─── 所示文本

日记
春秋左氏传中以传经模式传传的一些例子:
隐桓二世,春秋左氏传传文除春秋经文外,多取周、晋、楚、郑、卫诸国之史及鲁国史旧文。其中郑国的材料常系月、日,如:
1.4传:段入于鄢,公伐诸鄢。五月,辛丑,大叔出奔共。书曰:“郑伯克段于鄢。”
10.3传:庚午,郑师入郜,辛未,归于我。庚辰,郑师入防,辛巳,归于我。
以上两条附经。
3.8:庚戌,郑伯之车偾于济。
6.4:五月,庚申,郑伯侵陈。大获。
以上两条为无经之传。
先搁置春秋左氏传直接抄取的材料的性质不谈,这些内容的原始来源一定是郑国国史。传文中包含国史原文,是为很多学者所承认的,比如四库馆臣为《左传注疏》做的提要中,提到传文内证,以及和墨子中所引的国史原文比较;牟润孙《春秋左传辨疑》里,也采辑了一些材料。还有一种情况,就是讨论左传的学者,把这一点当做默示的前提,如:
3.4:四月,郑祭足帅师取温之麦。秋,又取成周之禾。
比较竹书纪年:
水经·浍水注引:庄伯十二年,翼侯焚曲沃之禾而还。

──────
─── 可用数据

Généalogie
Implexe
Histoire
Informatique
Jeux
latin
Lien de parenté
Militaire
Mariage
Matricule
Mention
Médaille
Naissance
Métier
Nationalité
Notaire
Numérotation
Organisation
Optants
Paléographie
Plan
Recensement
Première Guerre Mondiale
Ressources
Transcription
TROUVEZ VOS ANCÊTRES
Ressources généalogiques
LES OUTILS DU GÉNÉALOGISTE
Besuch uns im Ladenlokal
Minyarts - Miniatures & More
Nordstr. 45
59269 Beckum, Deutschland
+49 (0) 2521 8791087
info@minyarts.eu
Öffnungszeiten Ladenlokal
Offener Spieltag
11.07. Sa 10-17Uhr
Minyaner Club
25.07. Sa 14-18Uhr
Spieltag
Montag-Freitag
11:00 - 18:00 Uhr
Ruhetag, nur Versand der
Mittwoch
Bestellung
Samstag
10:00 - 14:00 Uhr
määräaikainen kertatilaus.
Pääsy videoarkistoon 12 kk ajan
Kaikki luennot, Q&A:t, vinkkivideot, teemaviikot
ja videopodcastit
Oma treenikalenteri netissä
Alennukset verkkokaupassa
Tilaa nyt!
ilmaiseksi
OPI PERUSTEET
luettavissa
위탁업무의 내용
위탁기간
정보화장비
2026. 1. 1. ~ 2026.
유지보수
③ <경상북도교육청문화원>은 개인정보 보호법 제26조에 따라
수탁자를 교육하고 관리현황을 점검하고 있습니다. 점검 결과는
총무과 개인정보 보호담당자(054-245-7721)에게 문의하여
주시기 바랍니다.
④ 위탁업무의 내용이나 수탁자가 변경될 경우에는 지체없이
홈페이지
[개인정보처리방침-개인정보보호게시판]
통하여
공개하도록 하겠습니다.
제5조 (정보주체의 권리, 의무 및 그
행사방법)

──────

- [任务目标]: 请续写这篇讨论《春秋左氏传》传文材料来源的文本，从其最后一句之后接着写。

- [练习答案]:
杜预以为郑用周正,其时麦未熟,践踏之而已。刘文淇引洪亮吉,杨伯峻引赵翼,都认为郑用夏正。竹添光鸿信杜注郑用周正,但取之必有用,引明代人傅逊的解释,“盖用之牧圉也”。这些辩论考释,都以这句话是郑国国史原文为默认前提。又如:
4.6:九月,卫人使右宰丑莅杀州吁于濮。
这句话也有可能是卫国国史原文,书于春秋经文的是卫人的告文,略去了实行者。而且,这些句子的风格也与春秋经文相似。简洁,使用和春秋经文一致的动词和句式。
我们先明确了这样一个显而易见的情况。
下面要提出的论点是:春秋左氏传中用以解释春秋经文的传文,即传经文句的用法,往往移用到所谓“无经之传”中,解释传文中看来是它国国史原文的句子。概括起来,可以叫传经书法传传例。
A、“礼也”例:
8.10:八月,丙戌,郑伯以齐人朝王。礼也。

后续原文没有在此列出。